Phwoar! I’ve never had the need to say it before, but I certainly do now – I’m in love. I doubt that my mother would be too happy when she hears “he” only has two seats, a boot that can hardly be called that, and happily gulps litres of petrol while on the charge. But that’s her problem, isn’t it.
Initially, I had been a bit sceptical about the Cayman’s purpose, simply expecting a Boxster with a decent hat. Sure, the Boxster’s okay, but the Cayman is so much more than that . . ..
If I had to use one word to describe the Porsche Cayman S, it would be “together”. Slip into leather bucket seats seemingly custom made for your dérriere, grip the leather-bound steering wheel that’s just wide enough, toggle the switches that fall to hand so easily and realise everything fits like a glove.
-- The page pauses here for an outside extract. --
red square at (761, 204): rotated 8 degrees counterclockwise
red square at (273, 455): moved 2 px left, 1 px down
And it’s composed, too. Barrel it into a corner on the loud side of the red line, and the Cayman S never puts a tyre wrong. Point it, and watch it go. It has an unflappable nature so calming, you could just as easily be taking your Gran on a run to the shops in her Honda Ballade dating back to the last century while discussing the finer points of planting your poinsettias in a shady patch.
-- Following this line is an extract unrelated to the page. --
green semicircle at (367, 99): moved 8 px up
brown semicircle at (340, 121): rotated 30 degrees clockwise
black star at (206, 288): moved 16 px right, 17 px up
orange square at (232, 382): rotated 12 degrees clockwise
Of course, the 3,4-litre flat six powerplant used to hustle this baby along quickly snaps you back to reality. But though it has a vital role in this symphony, it remains as dignified as ever. The exhaust note resonates as the Cayman is propelled forward with only a throaty gasp indicating steps up – and down – the six-speed manual ‘box. Sadly, the chance of having an over-developed left calf and quadricep is slim… Changes are as light as a feather with this short-shift transmission. This, in turn, leaves you to concentrate on more important things, like willing the cars chugging up the road ahead to miraculously disappear in a cloud of smoke!